Engelbert announced at the WNBA Draft there would be a league-wide charity initiative spearheaded by the Mercury to support Griner’s philanthropic project, called BG’s Heart and Sole Shoe Drive, which helps the homeless.

“In conjunction with the league, the other 11 teams, and those closest to BG, we will work to keep her top-of-mind as we tip the 2022 season,” said Mercury Executive Vice President and GM Jim Pitman. “While we await her return, our main concern remains for her safety and well-being. Our fans will miss her impact on the court and in our community, and this gesture of including her initials on every court and our BG’s Heart and Sole Shoe Drive activation in every market are for them and for her.”

Griner had one of her best seasons last year — the league's second-leading scorer and sixth in rebounds.
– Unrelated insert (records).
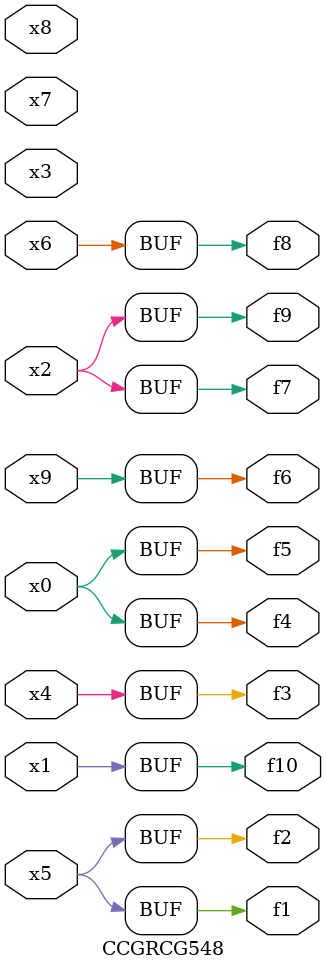
<source format=v>
module CCGRCG548(
	input x0, x1, x2, x3, x4, x5, x6, x7, x8, x9,
	output f1, f2, f3, f4, f5, f6, f7, f8, f9, f10
);
	assign f1 = x5;
	assign f2 = x5;
	assign f3 = x4;
	assign f4 = x0;
	assign f5 = x0;
	assign f6 = x9;
	assign f7 = x2;
	assign f8 = x6;
	assign f9 = x2;
	assign f10 = x1;
endmodule

</source>
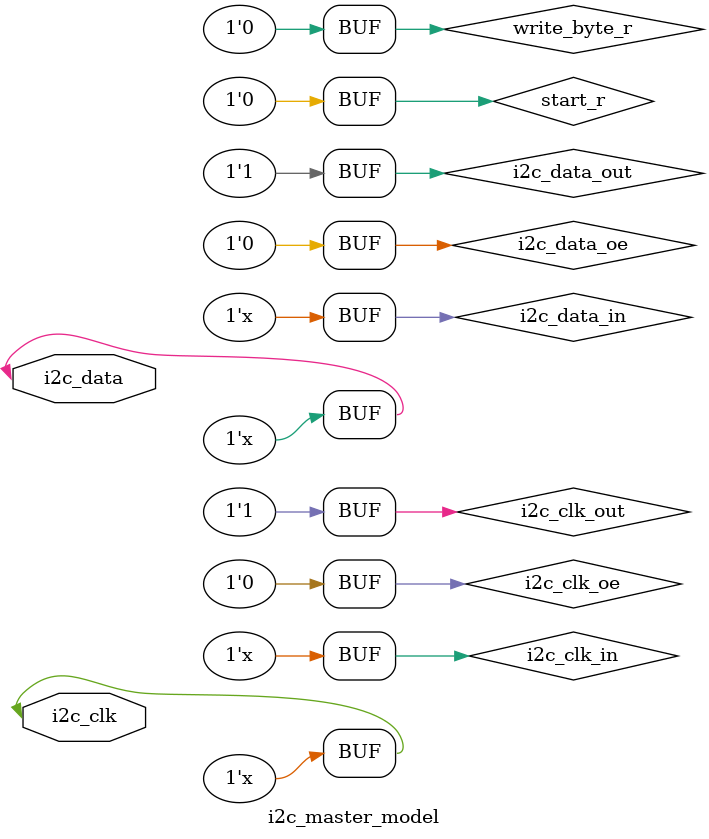
<source format=v>


`timescale 1ns/10ps


module 
  i2c_master_model
  #(
    parameter LOG_LEVEL = 3
  ) 
  (  
    inout i2c_data,
    inout i2c_clk
  );
  
  localparam tBUF     = 4700;
  localparam tSU_STA  = 4700;
  localparam tSU_DAT  = 250;
  localparam tHD_DAT  = 300; 
  localparam tHD_STA  = 4000; 
  localparam tLOW     = 4700; 
  localparam tHIGH    = 4000; 
  
  // --------------------------------------------------------------------
  //  wires & regs
  wire i2c_data_in = i2c_data;
  wire i2c_clk_in  = i2c_clk;
  
  reg i2c_data_oe;
  reg i2c_clk_oe;
  reg i2c_data_out;
  reg i2c_clk_out;
  
  reg i2c_ack_in;
  
  
  // --------------------------------------------------------------------
  //  init 
  initial
    begin
      i2c_data_oe   = 1'b0;
      i2c_clk_oe    = 1'b0;
      i2c_data_out  = 1'b1;
      i2c_clk_out   = 1'b1;
    end
    
  
  // --------------------------------------------------------------------
  //  start
  reg start_r = 1'b0;
  
  task start; 
    begin
    
      start_r = 1'b1;
    
      if( LOG_LEVEL > 2 )
        $display( "###- %m: I2C start at time %t. ", $time );
            
      #tBUF;
      
      if( i2c_data != 1'b1 )
        begin
          if( i2c_clk != 1'b0 )
            #tHIGH;
            
          i2c_clk_out = 1'b0;
          i2c_clk_oe  = 1'b1;
          #tHD_DAT;
          i2c_data_out = 1'b1;
          i2c_data_oe  = 1'b1;
        end  
        
      if( i2c_clk != 1'b1 )
        #tLOW;
        
      i2c_clk_out = 1'b1;
      i2c_clk_oe  = 1'b1;
      #tSU_STA;  
      i2c_data_out = 1'b0; 
      i2c_data_oe  = 1'b1;
      
      start_r = 1'b0;
         
    end    
  endtask
  

  // --------------------------------------------------------------------
  //  stop
  task stop; 
    begin
    
      if( LOG_LEVEL > 2 )
        $display( "###- %m: I2C stop at time %t. ", $time );
    
      if( i2c_data != 1'b0 )
        begin
          #tHD_DAT;
          i2c_data_out = 1'b0;
        end
        
      if( i2c_clk != 1'b1 )
        begin
          i2c_clk_out = 1'b1;
          #tLOW;
        end
      
      i2c_data_out  = 1'b1;
      i2c_clk_out   = 1'b1;
          
      i2c_data_oe = 1'b0;
      i2c_clk_oe  = 1'b0;
         
    end    
  endtask
  

  // --------------------------------------------------------------------
  //  write_bit
  task write_bit;
    input bit;
      begin
      
        #tHD_DAT;
        i2c_data_oe = 1'b1;
        i2c_data_out = bit;
        #tLOW;
        
        i2c_clk_out = 1'b1;
        #tHIGH;
        i2c_clk_out = 1'b0;
      
        
      end    
  endtask

            
  // --------------------------------------------------------------------
  //  write_byte
  reg write_byte_r = 1'b0;
  
  task write_byte;
    input [7:0]  data;
      begin
      
        write_byte_r = 1'b1;
      
        if( LOG_LEVEL > 2 )
          $display( "###- %m: I2C write 0x%h at time %t. ", data, $time );
          
        #tHD_STA;
        
        i2c_clk_out = 1'b0;
        
        write_bit( data[7] );
        write_bit( data[6] );
        write_bit( data[5] );
        write_bit( data[4] );
        write_bit( data[3] );
        write_bit( data[2] );
        write_bit( data[1] );
        write_bit( data[0] );
        
        #tHD_DAT;
        i2c_data_oe = 1'b0;
        #tLOW;
        
        i2c_clk_out = 1'b1;
        
        i2c_ack_in = i2c_data;
        
        if( LOG_LEVEL > 2 )
          if( i2c_data )
            $display( "###- %m: I2C NACK at time %t. ", $time );
          else  
            $display( "###- %m: I2C ACK at time %t. ", $time );
            
        #tHIGH;
        i2c_clk_out = 1'b0;
        #tHD_DAT;
        i2c_data_oe = 1'b1;
        #tLOW;
                
        write_byte_r = 1'b0;
                        
      end    
  endtask

  
  // --------------------------------------------------------------------
  //  read_bit
  reg [7:0] i2c_buffer_in;
  
  task read_bit;
    input [3:0] bit;
      begin
      
        i2c_data_oe = 1'b0;
        
        #tHD_DAT;
        i2c_buffer_in[bit] = i2c_data_in;
        #tLOW;
        
        i2c_clk_out = 1'b1;
        #tHIGH;
        i2c_clk_out = 1'b0;
      
        
      end    
  endtask

  
  // --------------------------------------------------------------------
  //  read_byte
  task read_byte;
    input ack;
      begin
          
        #tHD_STA;
        
        i2c_clk_out = 1'b0;
        i2c_data_oe = 1'b0;
        
        read_bit( 7 );
        read_bit( 6 );
        read_bit( 5 );
        read_bit( 4 );
        read_bit( 3 );
        read_bit( 2 );
        read_bit( 1 );
        read_bit( 0 );
        
        #tHD_DAT;
        i2c_data_out = ack;
        i2c_data_oe = 1'b1;
        #(tLOW - tHD_DAT);
        i2c_clk_out = 1'b1;
        
        if( LOG_LEVEL > 2 )
          $display( "###- %m: I2C read 0x%h at time %t. ", i2c_buffer_in, $time );
          
        #tHIGH;
        i2c_clk_out = 1'b0;
        #tLOW;
          
      end    
  endtask
      
            
  // --------------------------------------------------------------------
  //  outputs  
  assign i2c_data = i2c_data_oe ? i2c_data_out  : 1'bz;
  assign i2c_clk  = i2c_clk_oe  ? i2c_clk_out   : 1'bz;


endmodule


</source>
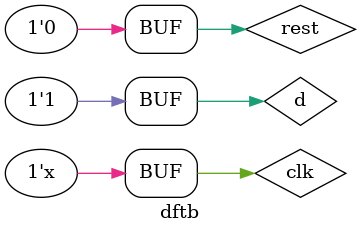
<source format=v>
`timescale 1ns / 1ps


module dftb;

	// Inputs
	reg clk;
	reg rest;
	reg d;

	// Outputs
	wire q;

	// Instantiate the Unit Under Test (UUT)
	df uut (
		.clk(clk), 
		.rest(rest), 
		.d(d), 
		.q(q)
	);
	initial begin
	$monitor("$time=$g,d=%b,rest=%b,q=%b,clk=%b",$time,d,rest,q,clk);
	end
	initial begin
		// Initialize Inputs
		clk = 0;
		rest = 1;

		// Wait 100 ns for global reset to finish
		#100;
		rest = 0;d=0;
		#100;d=1;
        
		// Add stimulus here

	end
	always 
	#30 clk=~clk;
	
endmodule


</source>
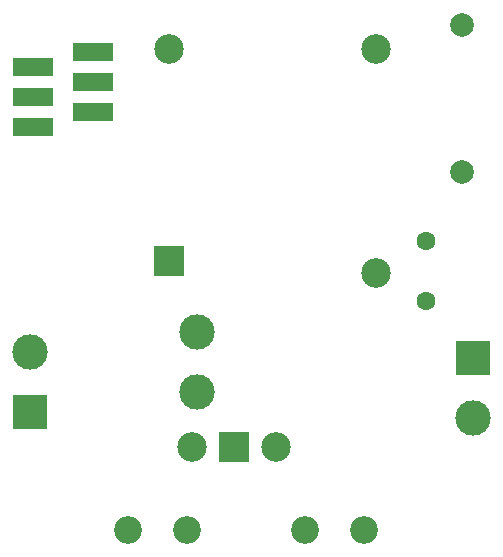
<source format=gbr>
G04 #@! TF.FileFunction,Soldermask,Bot*
%FSLAX46Y46*%
G04 Gerber Fmt 4.6, Leading zero omitted, Abs format (unit mm)*
G04 Created by KiCad (PCBNEW 4.0.2+dfsg1-stable) date dim. 11 sept. 2016 16:56:50 CEST*
%MOMM*%
G01*
G04 APERTURE LIST*
%ADD10C,0.150000*%
%ADD11R,2.500000X2.500000*%
%ADD12C,2.500000*%
%ADD13R,3.000000X3.000000*%
%ADD14C,3.000000*%
%ADD15R,3.497580X1.498600*%
%ADD16C,1.600000*%
%ADD17C,2.000000*%
%ADD18C,2.349500*%
G04 APERTURE END LIST*
D10*
D11*
X68500000Y-79750000D03*
D12*
X72056000Y-79750000D03*
X64944000Y-79750000D03*
D13*
X51250000Y-76790000D03*
D14*
X51250000Y-71710000D03*
D12*
X63000000Y-46000000D03*
D11*
X63000000Y-64000000D03*
D12*
X80500000Y-65000000D03*
X80500000Y-46000000D03*
D15*
X51460000Y-52675000D03*
X56540000Y-51405000D03*
X51460000Y-50135000D03*
X56540000Y-48865000D03*
X51460000Y-47595000D03*
X56540000Y-46325000D03*
D14*
X65400000Y-69960000D03*
X65400000Y-75040000D03*
D16*
X84800000Y-67340000D03*
X84800000Y-62260000D03*
D17*
X87800000Y-56450000D03*
X87800000Y-43970000D03*
D13*
X88750000Y-72210000D03*
D14*
X88750000Y-77290000D03*
D18*
X74501260Y-86750000D03*
X79499980Y-86750000D03*
X64498740Y-86750000D03*
X59500020Y-86750000D03*
M02*

</source>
She helped the Mercury reach the WNBA Finals, where it lost to the Chicago Sky.

US officials: Griner now considered wrongfully detained

Later in the day, two US Officials said that the Biden administration has determined that Griner is being wrongfully detained in Russia, meaning the United States will more aggressively work to secure her release even as the legal case against her plays out.

Since her detention, U.S. officials had stopped short of classifying the player as wrongfully detained and said instead that their focus was on ensuring that she had access in jail to American consular affairs officials.

Now, though, U.S. officials have shifted supervision of her case to a State Department office focused on negotiating for the release of hostages and other Americans deemed wrongfully detained.

“Brittney has been detained for 75 days and our expectation is that the White House do whatever is necessary to bring her home,” said Griner’s agent, Lindsay Kagawa Colas.

It was unclear what prompted the shift, though President Joe Biden's administration had been under pressure from members of Congress and others to make Griner's release a priority. The U.S. last week secured the release of Marine veteran Trevor Reed as part of a prisoner swap that also resulted in a convicted Russian drug trafficker being freed from prison in the U.S.

Besides Griner, another American regarded as unjustly detained in Russia is Paul Whelan, a corporate security executive from Michigan who was arrested in December 2018 while visiting for a friend's wedding and was later sentenced to 16 years in prison on espionage-related charges his family says are bogus.

ESPN first reported the classification in Griner's case. Two U.S. officials confirmed it on the condition of anonymity because they were not authorized to discuss it by name.